06.05.201915:11 UhrGesundheit & Medizin
Bild: Strahlentherapie bei Brustkrebs am Klinikum Lüdenscheid

(openPR) Anfang Februar 2019 wurde bei Eileen Mertens eine Vorstufe von Brustkrebs diagnostiziert -ein Schock für die 43-jährige Lüdenscheiderin. Gerade hatte sie sich von einer Operation am Arm erholt und wollte nun wieder in ihren Beruf als Servicekraft einsteigen. Als sie beim Abtasten der Brust jedoch einen Knoten bemerkte, zögerte sie nicht lange und ließ sich im Klinikum Lüdenscheid untersuchen. Bereits am 18. Februar entfernten die Ärzte der Frauenklinik das befallene Gewebe operativ. Einen Monat später begann für Eileen Mertens die Strahlentherapie im Klinikum Lüdenscheid mit insgesamt 28 Sitzungen. Die Hälfte ist nun bereits geschafft und das Zwischenfazit positiv. "Ich hatte große Angst, meine Haare zu verlieren. Dies ist jedoch nicht passiert", erklärt sie. Auch sonst blieb die Bestrahlung für Eileen Mertens bisher ohne Nebenwirkungen.



Dr. Dieter Schnalke, Direktor der Klinik für Strahlentherapie und Leitender Ärztlicher Direktor am Klinikum Lüdenscheid, wundert es nicht, dass seine Patientin die Therapie gut verträgt. "Wir erreichen mit der Bestrahlung bei Brustkrebs sehr positive Effekte. Im Verhältnis zur hohen Wirkung der Behandlung sind die Nebenwirkungen gering", so Schnalke. Als akute Nebenwirkung kann durch die Bestrahlung eine leichte bis mäßige Hautreaktion auftreten, ähnlich wie bei einem Sonnenbrand. Spätwirkungen gibt es kaum. Zum Einsatz kommt die Strahlentherapie nach brusterhaltenden Operationen, aber auch bei Rückfällen und Metastasen. Neben der primären Operation ist die Strahlentherapie somit eine wichtige Säule zur Behandlung von Brustkrebs und kann durch eine Hormon-, Chemo- oder andere medikamentöse Therapie ergänzt werden.

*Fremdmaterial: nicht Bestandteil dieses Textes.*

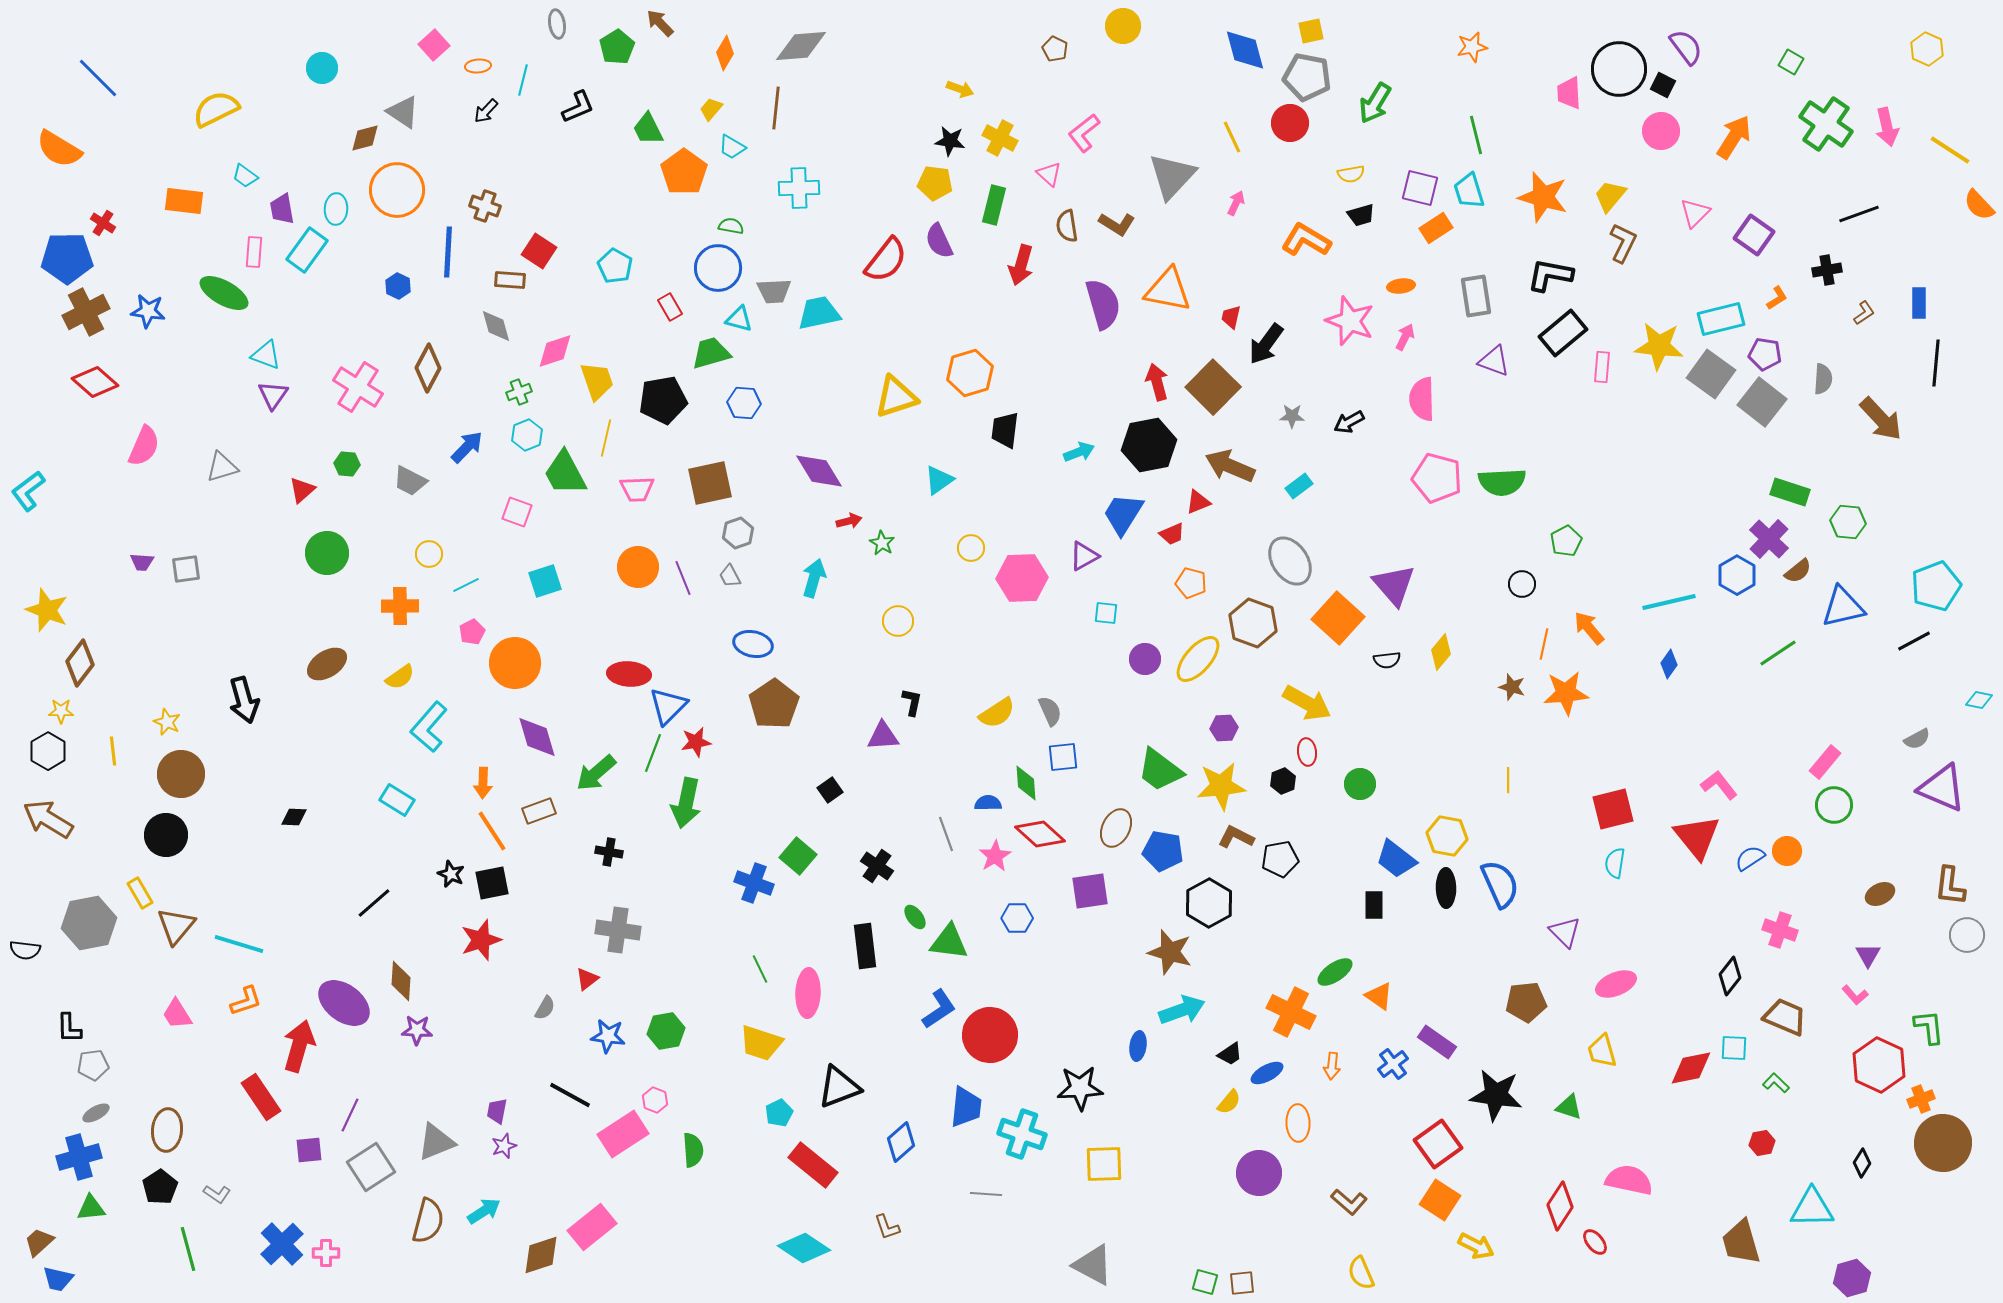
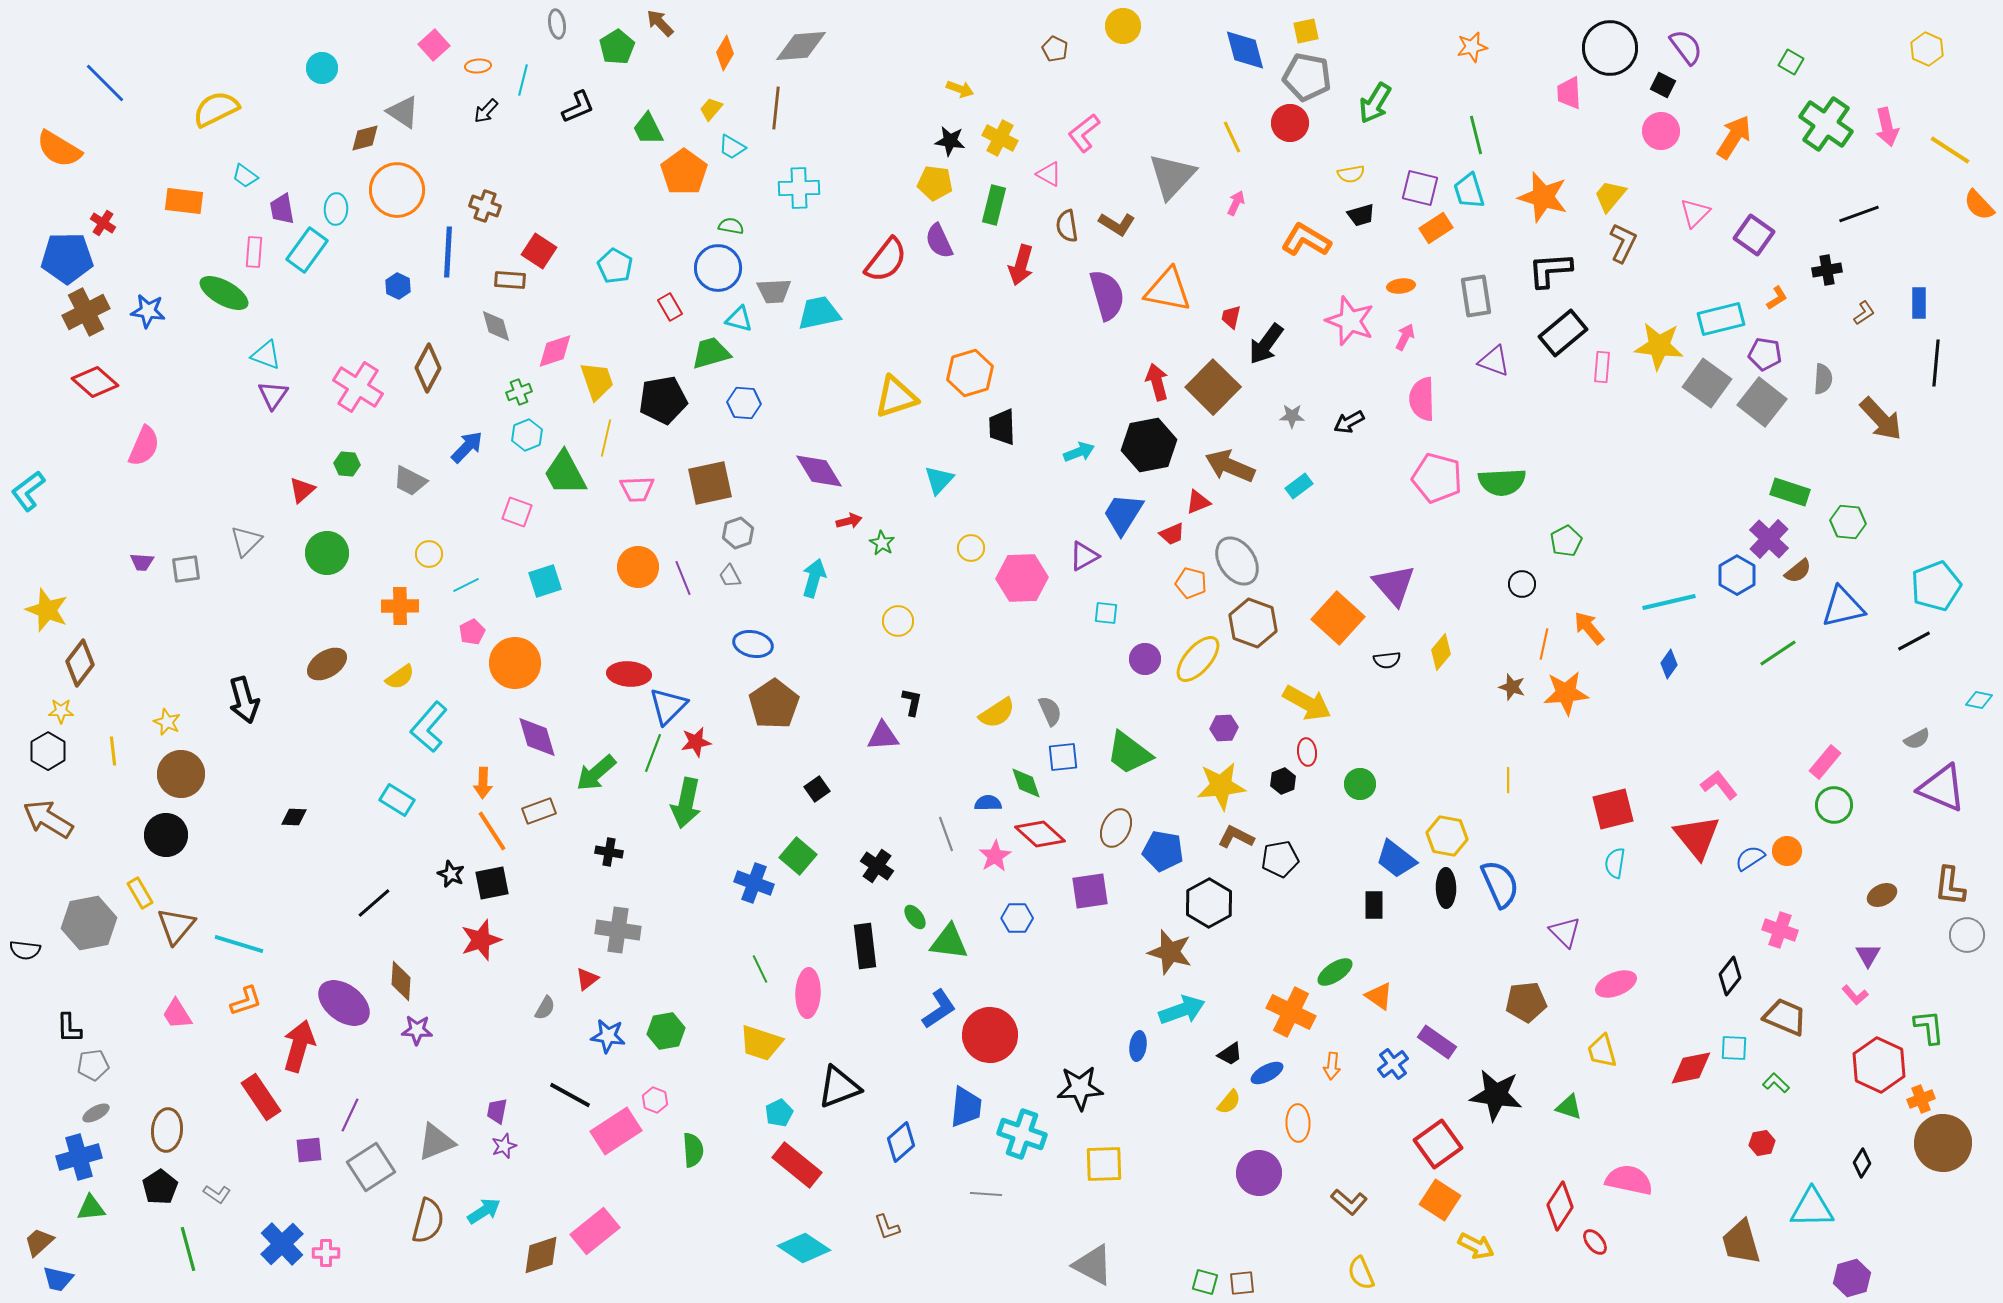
yellow square at (1311, 31): moved 5 px left
black circle at (1619, 69): moved 9 px left, 21 px up
blue line at (98, 78): moved 7 px right, 5 px down
pink triangle at (1049, 174): rotated 12 degrees counterclockwise
black L-shape at (1550, 275): moved 5 px up; rotated 15 degrees counterclockwise
purple semicircle at (1103, 304): moved 4 px right, 9 px up
gray square at (1711, 374): moved 4 px left, 9 px down
black trapezoid at (1005, 430): moved 3 px left, 3 px up; rotated 9 degrees counterclockwise
gray triangle at (222, 467): moved 24 px right, 74 px down; rotated 28 degrees counterclockwise
cyan triangle at (939, 480): rotated 12 degrees counterclockwise
gray ellipse at (1290, 561): moved 53 px left
green trapezoid at (1160, 770): moved 31 px left, 17 px up
green diamond at (1026, 783): rotated 15 degrees counterclockwise
black square at (830, 790): moved 13 px left, 1 px up
brown ellipse at (1880, 894): moved 2 px right, 1 px down
pink rectangle at (623, 1134): moved 7 px left, 3 px up
red rectangle at (813, 1165): moved 16 px left
pink rectangle at (592, 1227): moved 3 px right, 4 px down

Doch wie Dr. Dieter Schnalke weiß, haben viele Patienten immer noch Vorbehalte gegen die Bestrahlung. Eine gute und umfassende Aufklärung findet er daher umso wichtiger. "Einige unserer Patienten fürchten, dass sie während der Behandlung in eine enge Röhre müssen oder durch unerwünschte Wirkungen ihre Lebensqualität beeinträchtigt wird. Dies ist jedoch beides nicht der Fall." So liegen die Patienten während der Behandlung auf einer Liege, die frei im Raum steht. Ein sogenannter Linearbeschleuniger fährt um sie herum und bestrahlt bei maximaler Schonung des gesunden Gewebes den Tumor. Durch eine im Vorfeld erfolgte genaue Berechnung der Strahlungsenergie, Strahlenfeldgröße, Strahleneintrittspunkte, Bestrahlungswinkel etc. werden Nutzen und Risiko bei der Behandlung optimal abgewägt.

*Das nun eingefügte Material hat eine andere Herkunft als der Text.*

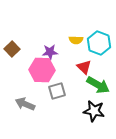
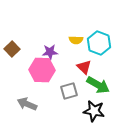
gray square: moved 12 px right
gray arrow: moved 2 px right
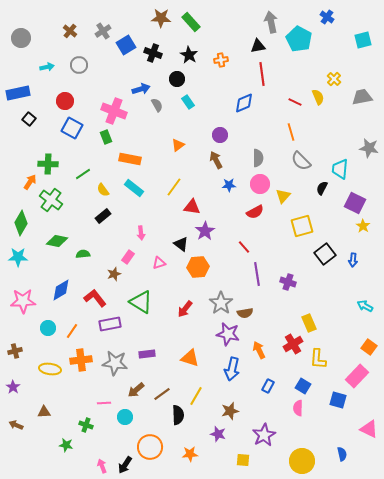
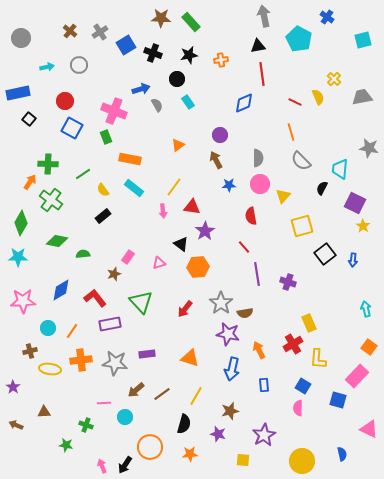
gray arrow at (271, 22): moved 7 px left, 6 px up
gray cross at (103, 31): moved 3 px left, 1 px down
black star at (189, 55): rotated 30 degrees clockwise
red semicircle at (255, 212): moved 4 px left, 4 px down; rotated 108 degrees clockwise
pink arrow at (141, 233): moved 22 px right, 22 px up
green triangle at (141, 302): rotated 15 degrees clockwise
cyan arrow at (365, 306): moved 1 px right, 3 px down; rotated 49 degrees clockwise
brown cross at (15, 351): moved 15 px right
blue rectangle at (268, 386): moved 4 px left, 1 px up; rotated 32 degrees counterclockwise
black semicircle at (178, 415): moved 6 px right, 9 px down; rotated 18 degrees clockwise
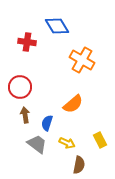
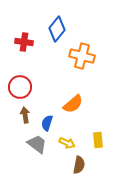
blue diamond: moved 3 px down; rotated 70 degrees clockwise
red cross: moved 3 px left
orange cross: moved 4 px up; rotated 15 degrees counterclockwise
yellow rectangle: moved 2 px left; rotated 21 degrees clockwise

"Wir wünschen uns für die Zukunft, bestehende Vorbehalte gegen die Strahlentherapie weiter abzubauen", erklärt Schnalke. Neben modernsten Hightech-Geräten setzen er und sein Team dabei auch auf das persönliche Gespräch. Eine individuelle Beratung und Einbeziehung des Patienten in die Therapieentscheidung ist ihm besonders wichtig.

Dies erlebte auch Eileen Mertens so. Für sie steht fest, dass die Strahlentherapie im Kampf gegen den Brustkrebs die richtige Entscheidung war: "Ich habe mich von Anfang an gut betreut gefühlt und bin mit der Behandlung sehr zufrieden. Es gibt keinen Grund, vor der Therapie Angst zu haben", erzählt die Mutter eines 14-jährigen Sohns, wenn sie über ihre Erfahrungen im Klinikum spricht. Sie möchte nun anderen Frauen mit einem ähnlichen Schicksal Mut machen. Ihr selbst geben, neben ihrem Sohn, viele Verwandte und Freunde Halt. So hofft sie nun, positiv in die Zukunft blicken zu können.